§ **PROVIDED INFORMATION**
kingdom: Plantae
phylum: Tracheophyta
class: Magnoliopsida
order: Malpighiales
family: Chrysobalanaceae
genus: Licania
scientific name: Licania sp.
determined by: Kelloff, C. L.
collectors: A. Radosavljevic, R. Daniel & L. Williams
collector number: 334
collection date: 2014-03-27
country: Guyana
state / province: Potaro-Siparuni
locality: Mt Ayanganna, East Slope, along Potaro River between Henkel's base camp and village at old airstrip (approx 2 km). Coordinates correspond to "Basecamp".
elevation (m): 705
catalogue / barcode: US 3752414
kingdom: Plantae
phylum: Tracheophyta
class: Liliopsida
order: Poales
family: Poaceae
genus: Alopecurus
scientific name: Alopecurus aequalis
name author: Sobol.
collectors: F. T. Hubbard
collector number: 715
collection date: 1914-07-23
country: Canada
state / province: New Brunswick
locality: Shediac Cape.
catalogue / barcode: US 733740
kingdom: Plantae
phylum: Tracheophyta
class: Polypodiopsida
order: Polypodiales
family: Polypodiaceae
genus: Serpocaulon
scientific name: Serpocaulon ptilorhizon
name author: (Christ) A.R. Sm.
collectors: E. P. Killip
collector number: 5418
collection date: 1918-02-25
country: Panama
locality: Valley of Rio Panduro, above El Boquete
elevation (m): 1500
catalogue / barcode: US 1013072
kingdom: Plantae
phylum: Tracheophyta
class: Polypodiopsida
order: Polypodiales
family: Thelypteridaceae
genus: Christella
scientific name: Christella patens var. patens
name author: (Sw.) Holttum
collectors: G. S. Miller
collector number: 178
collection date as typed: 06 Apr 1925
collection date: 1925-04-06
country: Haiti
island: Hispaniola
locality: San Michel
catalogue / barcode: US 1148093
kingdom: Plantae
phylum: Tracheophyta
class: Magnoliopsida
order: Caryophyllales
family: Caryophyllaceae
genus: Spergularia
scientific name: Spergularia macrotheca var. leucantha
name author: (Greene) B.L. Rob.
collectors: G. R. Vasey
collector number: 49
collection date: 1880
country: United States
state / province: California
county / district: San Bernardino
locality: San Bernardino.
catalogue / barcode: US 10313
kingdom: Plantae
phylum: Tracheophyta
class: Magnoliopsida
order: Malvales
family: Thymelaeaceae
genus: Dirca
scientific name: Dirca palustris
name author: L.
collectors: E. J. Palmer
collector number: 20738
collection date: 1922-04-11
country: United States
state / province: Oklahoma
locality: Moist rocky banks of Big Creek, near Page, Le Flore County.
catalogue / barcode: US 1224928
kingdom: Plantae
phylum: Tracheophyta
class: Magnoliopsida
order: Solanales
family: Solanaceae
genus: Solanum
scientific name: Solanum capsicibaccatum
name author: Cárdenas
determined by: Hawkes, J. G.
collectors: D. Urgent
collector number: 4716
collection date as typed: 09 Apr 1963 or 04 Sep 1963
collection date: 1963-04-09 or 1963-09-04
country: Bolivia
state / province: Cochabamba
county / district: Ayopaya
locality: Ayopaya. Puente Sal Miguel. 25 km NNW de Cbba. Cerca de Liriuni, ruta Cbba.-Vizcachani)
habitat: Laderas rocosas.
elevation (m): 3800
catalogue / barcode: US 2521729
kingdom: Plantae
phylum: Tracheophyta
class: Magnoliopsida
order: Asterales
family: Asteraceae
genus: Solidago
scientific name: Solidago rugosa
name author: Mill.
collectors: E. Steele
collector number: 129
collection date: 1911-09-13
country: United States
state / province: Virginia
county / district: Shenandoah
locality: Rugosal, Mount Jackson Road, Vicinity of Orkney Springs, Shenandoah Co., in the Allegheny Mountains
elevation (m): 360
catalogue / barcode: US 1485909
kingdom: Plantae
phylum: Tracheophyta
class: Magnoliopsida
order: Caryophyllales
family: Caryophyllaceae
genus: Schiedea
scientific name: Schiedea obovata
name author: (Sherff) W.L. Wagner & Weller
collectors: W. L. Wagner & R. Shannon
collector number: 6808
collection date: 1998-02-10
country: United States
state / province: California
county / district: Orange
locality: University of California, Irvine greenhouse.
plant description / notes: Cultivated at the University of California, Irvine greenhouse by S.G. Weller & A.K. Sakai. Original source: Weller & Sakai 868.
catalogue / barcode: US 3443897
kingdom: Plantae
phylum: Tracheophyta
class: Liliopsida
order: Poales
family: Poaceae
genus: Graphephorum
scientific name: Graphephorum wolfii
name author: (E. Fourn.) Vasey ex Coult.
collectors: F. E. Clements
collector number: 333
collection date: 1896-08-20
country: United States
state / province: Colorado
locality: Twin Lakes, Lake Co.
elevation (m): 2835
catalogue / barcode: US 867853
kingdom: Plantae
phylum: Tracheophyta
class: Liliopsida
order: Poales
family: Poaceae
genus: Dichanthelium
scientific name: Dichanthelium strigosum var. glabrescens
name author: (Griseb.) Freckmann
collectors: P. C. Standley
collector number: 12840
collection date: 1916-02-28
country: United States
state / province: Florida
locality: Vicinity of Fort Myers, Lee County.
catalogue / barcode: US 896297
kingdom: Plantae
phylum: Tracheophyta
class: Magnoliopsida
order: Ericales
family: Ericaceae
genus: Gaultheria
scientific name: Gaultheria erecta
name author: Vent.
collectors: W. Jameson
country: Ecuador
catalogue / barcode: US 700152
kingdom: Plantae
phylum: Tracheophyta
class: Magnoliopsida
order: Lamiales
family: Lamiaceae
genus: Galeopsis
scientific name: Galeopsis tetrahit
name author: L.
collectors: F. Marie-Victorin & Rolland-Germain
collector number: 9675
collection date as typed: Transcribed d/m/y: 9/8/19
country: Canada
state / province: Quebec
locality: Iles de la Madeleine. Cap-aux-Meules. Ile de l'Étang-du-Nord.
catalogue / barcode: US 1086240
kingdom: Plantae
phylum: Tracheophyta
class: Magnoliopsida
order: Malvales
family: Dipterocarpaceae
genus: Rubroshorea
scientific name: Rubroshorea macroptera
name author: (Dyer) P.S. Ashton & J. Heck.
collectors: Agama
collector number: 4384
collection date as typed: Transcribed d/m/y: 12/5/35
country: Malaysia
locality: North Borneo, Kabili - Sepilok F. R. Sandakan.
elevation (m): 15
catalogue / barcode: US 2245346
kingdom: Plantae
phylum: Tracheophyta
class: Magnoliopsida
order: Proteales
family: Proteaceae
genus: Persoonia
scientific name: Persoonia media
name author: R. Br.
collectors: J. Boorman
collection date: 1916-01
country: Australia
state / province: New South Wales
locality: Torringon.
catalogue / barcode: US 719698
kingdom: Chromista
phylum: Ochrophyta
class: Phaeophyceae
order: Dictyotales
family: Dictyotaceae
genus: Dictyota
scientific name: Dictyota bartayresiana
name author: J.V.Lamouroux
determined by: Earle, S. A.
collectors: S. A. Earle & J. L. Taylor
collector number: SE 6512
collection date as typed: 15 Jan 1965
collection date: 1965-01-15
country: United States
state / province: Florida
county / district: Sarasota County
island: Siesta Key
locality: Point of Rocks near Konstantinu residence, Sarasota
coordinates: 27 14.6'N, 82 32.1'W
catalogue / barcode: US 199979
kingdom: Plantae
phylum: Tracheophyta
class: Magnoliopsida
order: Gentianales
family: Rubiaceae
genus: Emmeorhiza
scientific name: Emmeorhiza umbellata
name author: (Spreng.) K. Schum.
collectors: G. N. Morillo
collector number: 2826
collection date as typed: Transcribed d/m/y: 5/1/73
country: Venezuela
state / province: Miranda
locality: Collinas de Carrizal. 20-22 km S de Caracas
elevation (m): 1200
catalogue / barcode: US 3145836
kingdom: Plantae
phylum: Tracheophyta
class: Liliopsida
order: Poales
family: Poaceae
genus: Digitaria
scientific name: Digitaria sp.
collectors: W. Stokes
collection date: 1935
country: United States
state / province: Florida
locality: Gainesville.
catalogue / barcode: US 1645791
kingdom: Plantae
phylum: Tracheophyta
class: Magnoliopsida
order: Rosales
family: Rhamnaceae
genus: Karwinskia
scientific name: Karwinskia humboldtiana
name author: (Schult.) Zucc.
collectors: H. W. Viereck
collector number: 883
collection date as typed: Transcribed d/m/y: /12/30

§ **GOAL**
Reproduce the data without any change, from the line that contains "catalogue / barcode: US 199979" through the final line of the data, with both of those lines included.

§ **EXERCISE RESULT**
catalogue / barcode: US 199979
kingdom: Plantae
phylum: Tracheophyta
class: Magnoliopsida
order: Gentianales
family: Rubiaceae
genus: Emmeorhiza
scientific name: Emmeorhiza umbellata
name author: (Spreng.) K. Schum.
collectors: G. N. Morillo
collector number: 2826
collection date as typed: Transcribed d/m/y: 5/1/73
country: Venezuela
state / province: Miranda
locality: Collinas de Carrizal. 20-22 km S de Caracas
elevation (m): 1200
catalogue / barcode: US 3145836
kingdom: Plantae
phylum: Tracheophyta
class: Liliopsida
order: Poales
family: Poaceae
genus: Digitaria
scientific name: Digitaria sp.
collectors: W. Stokes
collection date: 1935
country: United States
state / province: Florida
locality: Gainesville.
catalogue / barcode: US 1645791
kingdom: Plantae
phylum: Tracheophyta
class: Magnoliopsida
order: Rosales
family: Rhamnaceae
genus: Karwinskia
scientific name: Karwinskia humboldtiana
name author: (Schult.) Zucc.
collectors: H. W. Viereck
collector number: 883
collection date as typed: Transcribed d/m/y: /12/30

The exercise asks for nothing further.